What temps are you keeping them at? If i attempted handling i would probably lose them somewhere as they move so quick when kept at 30c+. 

Mine dont bite at all an have settled an gotten used to me no worries, but i wouldnt advise handling them like a bearded dragon.


Rick


----------



## BigDaddyO (Jul 8, 2013)

Hot spot sits around 53C. The male is constantly running but the female is pretty submissive. Goes into her burrow often but eats and runs well.
Took her too see david vella when she got some sand in her eye a few weeks ago. He said she is one of the most placid monitors he's met before.
She's perfectly healthy though just a bit of a weirdo. She climbs up to my shoulder when I put my hand in so she can come out and walk around the house with me. 
No way I could do that with the male he would bolt onto the floor.


----------



## BigDaddyO (Jul 8, 2013)

View attachment 292692


----------



## BDkeeper (Jul 8, 2013)

BigDaddyO said:


> View attachment 292692


Doesnt work


----------



## BigDaddyO (Jul 8, 2013)

Pic of my girl


----------



## Rogue5861 (Jul 8, 2013)

BigDaddyO said:


> Pic of my girl
> 
> 
> View attachment 292710



Bit bigger then my guys, mine are so tiny lol. How old are yours?


Rick


----------



## BigDaddyO (Jul 9, 2013)

about 5 months I think.


----------



## Rogue5861 (Jul 9, 2013)

BigDaddyO said:


> about 5 months I think.



Mine are 6 weeks old, can wait till mine have some size to them.


Rick


----------



## NickGeee (Jul 9, 2013)

They are cool lizards! They must be pretty tough to keep mebbe in acouple of years lol.


----------



## BDkeeper (Jul 9, 2013)

nickg said:


> They are cool lizards! They must be pretty tough to keep mebbe in acouple of years lol.

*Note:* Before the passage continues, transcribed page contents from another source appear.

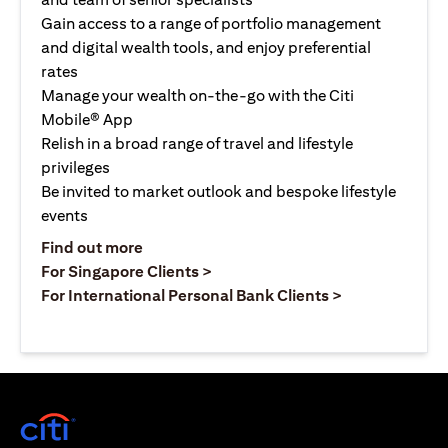
Gain access to a range of portfolio management
and digital wealth tools, and enjoy preferential
rates
Manage your wealth on-the-go with the Citi
Mobile® App
Relish in a broad range of travel and lifestyle
privileges
Be invited to market outlook and bespoke lifestyle
events
opens in a new tab
Find out more
opens in a new tab
For Singapore Clients >
opens in a ne
For International Personal Bank Clients >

From what i have heard they're really hardy and easy going lizards apart from them having so much energy


----------



## NickGeee (Jul 10, 2013)

Oh really! cool.


----------



## sandfireackie (Jul 11, 2013)

my ridge tail monitor is exactly the same do all ridge tail monitors do that


----------



## Rogue5861 (Jul 21, 2013)

Small one









Middle sized one




Big one






















Rick


----------



## saintanger (Jul 21, 2013)

my 2, they are very active. and always hungry.


----------